A five-year, $2.7 million grant from the National Cancer Institute will help provide answers. The goal: Improve survival rates for lung cancer patients.
The question researchers want to answer: Are there new ways to determine the best treatment for these patients?
This is what UW Medicine researchers hope to discover through a five-year, $2.7 million grant from the National Cancer Institute.
“Diagnostic tests have known error rates,” said Dr. Farhood Farjah, associate professor of surgery, Division of Cardiothoracic Surgery, and associate medical director of the Surgical Outcomes Research Center at UW Medicine.
CT and PET scans both have false positives and negatives, he said. So if physicians rely on imaging alone, the cancer's stage, or determination of whether the disease has spread, might be classified incorrectly. That misclassification can inadvertently result int providing patients with either the wrong or less-than-optimal treatments, he said.
For example, understaging can lead to unnecessary surgery or omission of chemotherapy. Overstating can lead to unnecessary chemotherapy and omission of surgery. Either can lead to lower survival rates.
Biopsies on lymph nodes in the chest can reduce these errors. But they also can have drawbacks, including false negatives and procedure-related risks such as a collapsed lung, Farjah said.
While there are guidelines that help clinicians determine when to do biopsies, the evidence “is admittedly low,” he said.
“As well intentioned as the guidelines are, many smart clinicians will question and deviate from them,” Farjah said. Yet he said some patients who need biopsies aren’t getting them when necessary.
“The hallmark of clinical and scientific uncertainty is inexplicable variability in care,” he added.
When biopsies are needed, they help determine the next steps in treatment, such as surgery, radiation and chemotherapy.
Farjah and other researchers think that the path to a better diagnosis may lie in a micro statistical analysis with maximized safeguards to protect patient confidentiality. This would be conducted on 4,000 lung cancer patient records from Kaiser Permanente Northern California and Marshfield Clinic in Wisconsin.
Other medical systems and universities participating in the research are Medical University of South Carolina, and Kaiser Permanente Bernard J. Tyson School of Medicine.
Within UW Medicine, collaborators on the project include experts in thoracic surgery, pulmonary medicine, radiology, medical and radiation oncology, biostatistics and health economics. The researchers are looking for trends in patient treatments, survivability rates and whether current treatment guidelines were followed.

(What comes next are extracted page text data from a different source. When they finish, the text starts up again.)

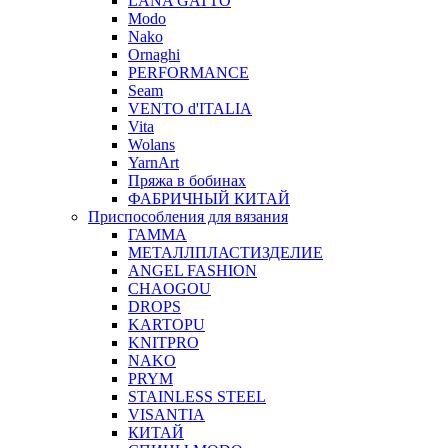
LANA GATTO
Modo
Nako
Ornaghi
PERFORMANCE
Seam
VENTO d'ITALIA
Vita
Wolans
YarnArt
Пряжа в бобинах
ФАБРИЧНЫЙ КИТАЙ
Приспособления для вязания
ГАММА
МЕТАЛЛПЛАСТИЗДЕЛИЕ
ANGEL FASHION
CHAOGOU
DROPS
KARTOPU
KNITPRO
NAKO
PRYM
STAINLESS STEEL
VISANTIA
КИТАЙ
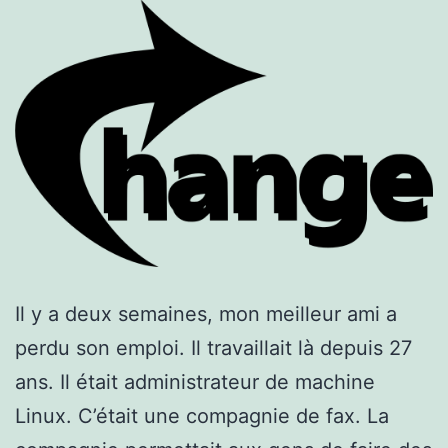
Il y a deux semaines, mon meilleur ami a
perdu son emploi. Il travaillait là depuis 27
ans. Il était administrateur de machine
Linux. C’était une compagnie de fax. La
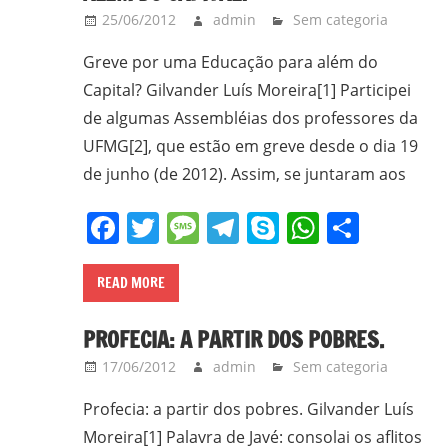
25/06/2012
admin
Sem categoria
Greve por uma Educação para além do
Capital? Gilvander Luís Moreira[1] Participei
de algumas Assembléias dos professores da
UFMG[2], que estão em greve desde o dia 19
de junho (de 2012). Assim, se juntaram aos
Facebook
Twitter
Message
Telegram
Skype
WhatsA
Share
READ MORE
PROFECIA: A PARTIR DOS POBRES.
17/06/2012
admin
Sem categoria
Profecia: a partir dos pobres. Gilvander Luís
Moreira[1] Palavra de Javé: consolai os aflitos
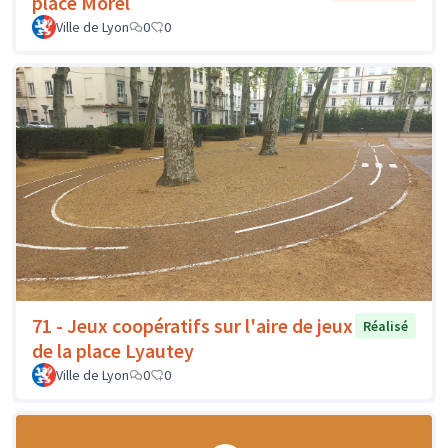
place Morel
Ville de Lyon
0
0
71 - Jeux coopératifs sur l'aire de jeux
Réalisé
de la place Lyautey
Ville de Lyon
0
0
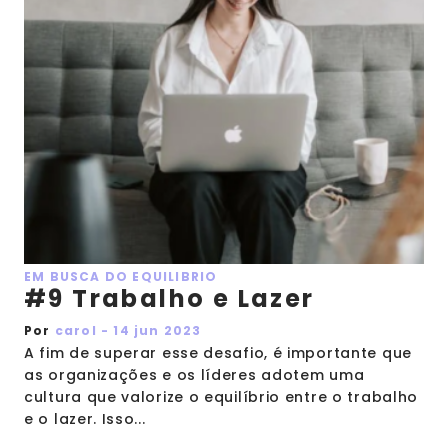
EM BUSCA DO EQUILIBRIO
#9 Trabalho e Lazer
Por
carol - 14 jun 2023
A fim de superar esse desafio, é importante que
as organizações e os líderes adotem uma
cultura que valorize o equilíbrio entre o trabalho
e o lazer. Isso...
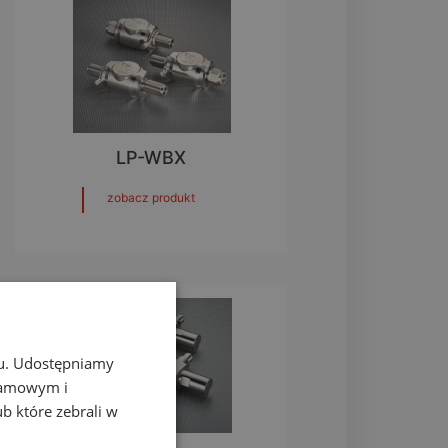
LP-WBX
zobacz produkt
chu. Udostępniamy
klamowym i
ub które zebrali w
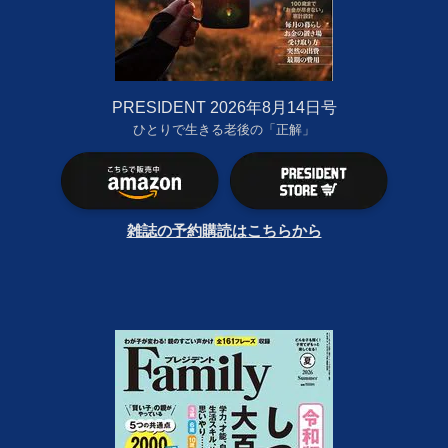
PRESIDENT 2026年8月14日号
ひとりで生きる老後の「正解」
雑誌の予約購読はこちらから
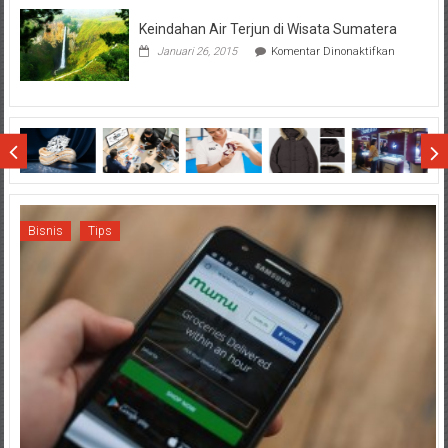
Dollo
Keindahan Air Terjun di Wisata Sumatera
Terhadap
Final
pada
Januari 26, 2015
Komentar Dinonaktifkan
SCM
Keindahan
Cup
Air
2015
Terjun
di
Wisata
Sumatera
Bisnis
Tips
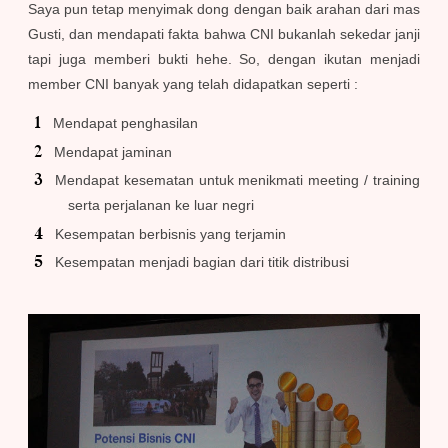
Saya pun tetap menyimak dong dengan baik arahan dari mas
Gusti, dan mendapati fakta bahwa CNI bukanlah sekedar janji
tapi juga memberi bukti hehe. So, dengan ikutan menjadi
member CNI banyak yang telah didapatkan seperti :
Mendapat penghasilan
Mendapat jaminan
Mendapat kesematan untuk menikmati meeting / training
serta perjalanan ke luar negri
Kesempatan berbisnis yang terjamin
Kesempatan menjadi bagian dari titik distribusi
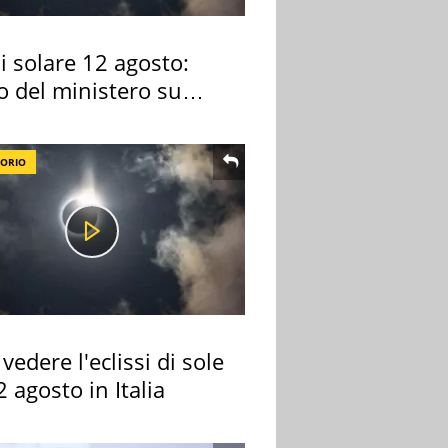
si solare 12 agosto:
o del ministero su
 osservarla
TORIO
vedere l'eclissi di sole
2 agosto in Italia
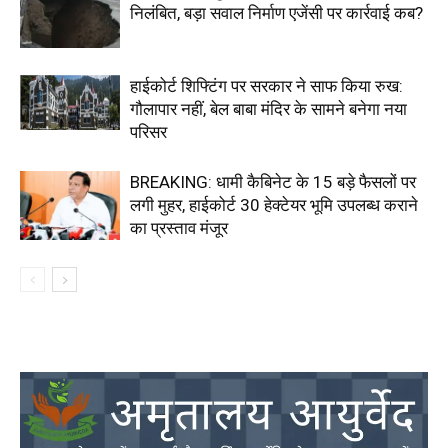
निलंबित, बड़ा सवाल निर्माण एजेंसी पर कार्रवाई कब?
हाईकोर्ट शिफ्टिंग पर सरकार ने साफ किया रुख:
गौलापार नहीं, बेल बाबा मंदिर के सामने बनेगा नया
परिसर
BREAKING: धामी कैबिनेट के 15 बड़े फैसलों पर
लगी मुहर, हाईकोर्ट 30 हेक्टेयर भूमि उपलब्ध कराने
का प्रस्ताव मंजूर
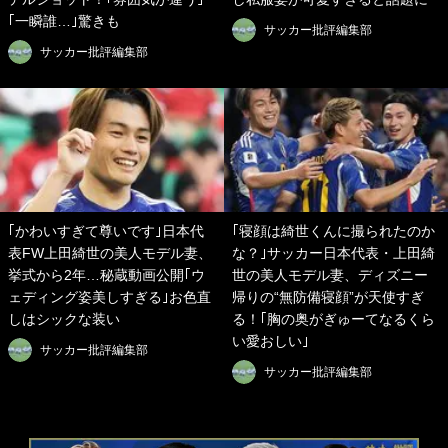
｢一瞬誰…｣驚きも
サッカー批評編集部
サッカー批評編集部
｢かわいすぎて尊いです｣日本代
｢寝顔は綺世くんに撮られたのか
表FW上田綺世の美人モデル妻、
な？｣サッカー日本代表・上田綺
挙式から2年…秘蔵動画公開｢ウ
世の美人モデル妻、ディズニー
ェディング姿美しすぎる｣お色直
帰りの“無防備寝顔”が天使すぎ
しはシックな装い
る！｢胸の奥がぎゅーてなるくら
い愛おしい｣
サッカー批評編集部
サッカー批評編集部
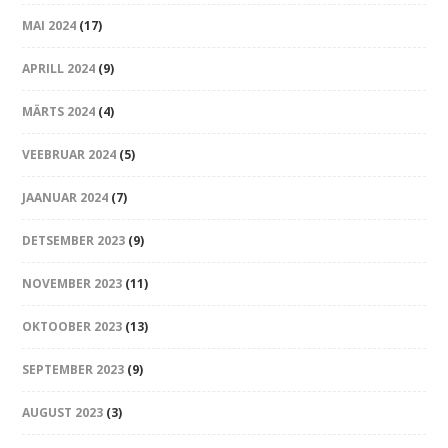
MAI 2024
(17)
APRILL 2024
(9)
MÄRTS 2024
(4)
VEEBRUAR 2024
(5)
JAANUAR 2024
(7)
DETSEMBER 2023
(9)
NOVEMBER 2023
(11)
OKTOOBER 2023
(13)
SEPTEMBER 2023
(9)
AUGUST 2023
(3)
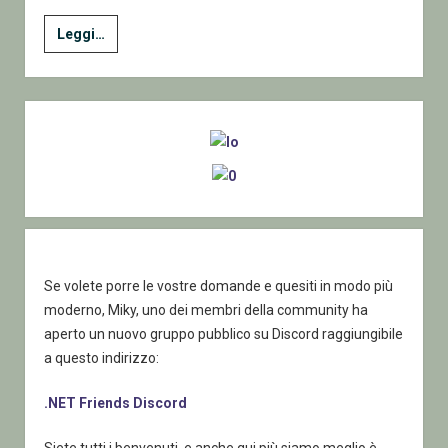
4
Leggi…
Absolute
Beginners
–
Sidebar
Le
operazioni
aritmetiche
di
base
Se volete porre le vostre domande e quesiti in modo più
moderno, Miky, uno dei membri della community ha
aperto un nuovo gruppo pubblico su Discord raggiungibile
a questo indirizzo:
.NET Friends Discord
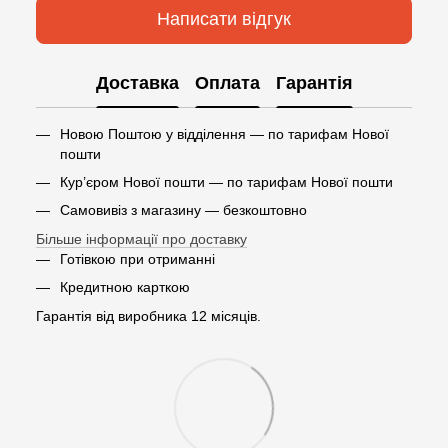
Написати відгук
Доставка
Оплата
Гарантія
Новою Поштою у відділення — по тарифам Нової
пошти
Кур’єром Нової пошти — по тарифам Нової пошти
Самовивіз з магазину — безкоштовно
Більше інформації про доставку
Готівкою при отриманні
Кредитною карткою
Гарантія від виробника 12 місяців.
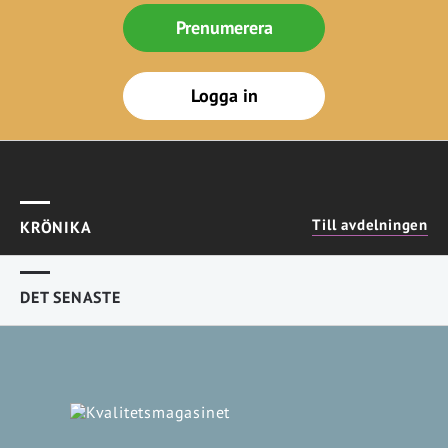
Prenumerera
Logga in
Till avdelningen
KRÖNIKA
DET SENASTE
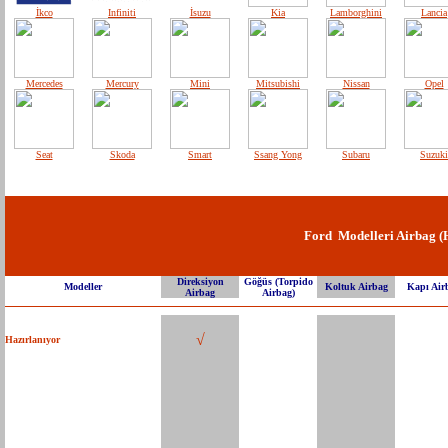
İkco
Infiniti
İsuzu
Kia
Lamborghini
Lancia
Mercedes
Mercury
Mini
Mitsubishi
Nissan
Opel
Seat
Skoda
Smart
Ssang Yong
Subaru
Suzuki
Ford Modelleri Airbag (H
Direksiyon
Göğüs (Torpido
Modeller
Koltuk Airbag
Kapı Air
Airbag
Airbag)
√
Hazırlanıyor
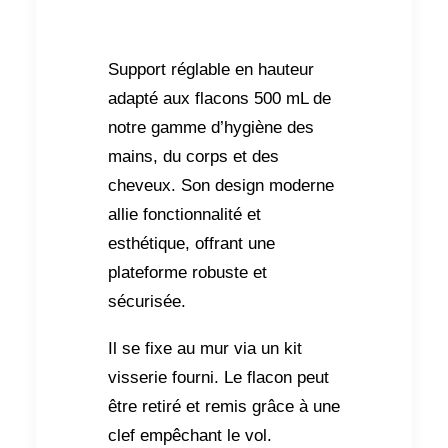
Support réglable en hauteur
adapté aux flacons 500 mL de
notre gamme d’hygiène des
mains, du corps et des
cheveux. Son design moderne
allie fonctionnalité et
esthétique, offrant une
plateforme robuste et
sécurisée.
Il se fixe au mur via un kit
visserie fourni. Le flacon peut
être retiré et remis grâce à une
clef empêchant le vol.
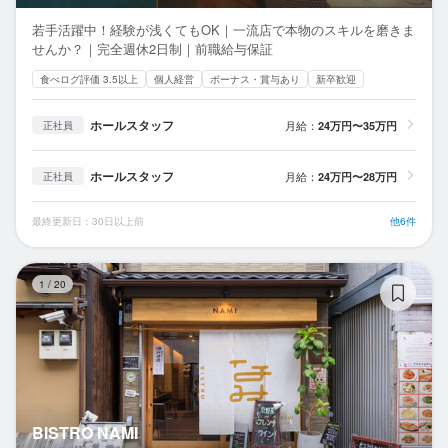
若手活躍中！経験が浅くてもOK｜一流店で本物のスキルを磨きま
せんか？｜完全週休2日制｜前職給与保証
食べログ評価 3.5以上
個人経営
ボーナス・賞与あり
新卒歓迎
ホールスタッフ
月給：
24万円〜35万円
正社員
ホールスタッフ
月給：
24万円〜28万円
正社員
最終更新日：30日以上前
他6件
BI
1
/
20
BISTRO NAMI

The study will test a risk prediction model that estimates the probability that a patient actually has cancer that has spread to the lymph nodes. This model might guide decisions on whether to conduct a biopsy if proven useful. The analytic tool will estimate outcomes under different treatment scenarios. Researchers will test if this tool works just as well with current guidelines for predicting long-term survival while reducing the number of unnecessary biopsies. The study also will determine if the statistical model can accurately predict the best treatment options.
“Where we can do better is doing fewer procedures on people who ultimately will not have any nodal disease,” Farjah said.
“Getting the right treatment is the best strategy for best outcomes,” he said, including long-term survival and providing a good quality of life.
While advances in screening and treatments often receive national attention, getting the correct staging of cancer “never feels like it gets enough of the spotlight,” Farjah said.
“Sometimes the most important things in our lives are right in front of us,” he said. “We’re just not paying attention.”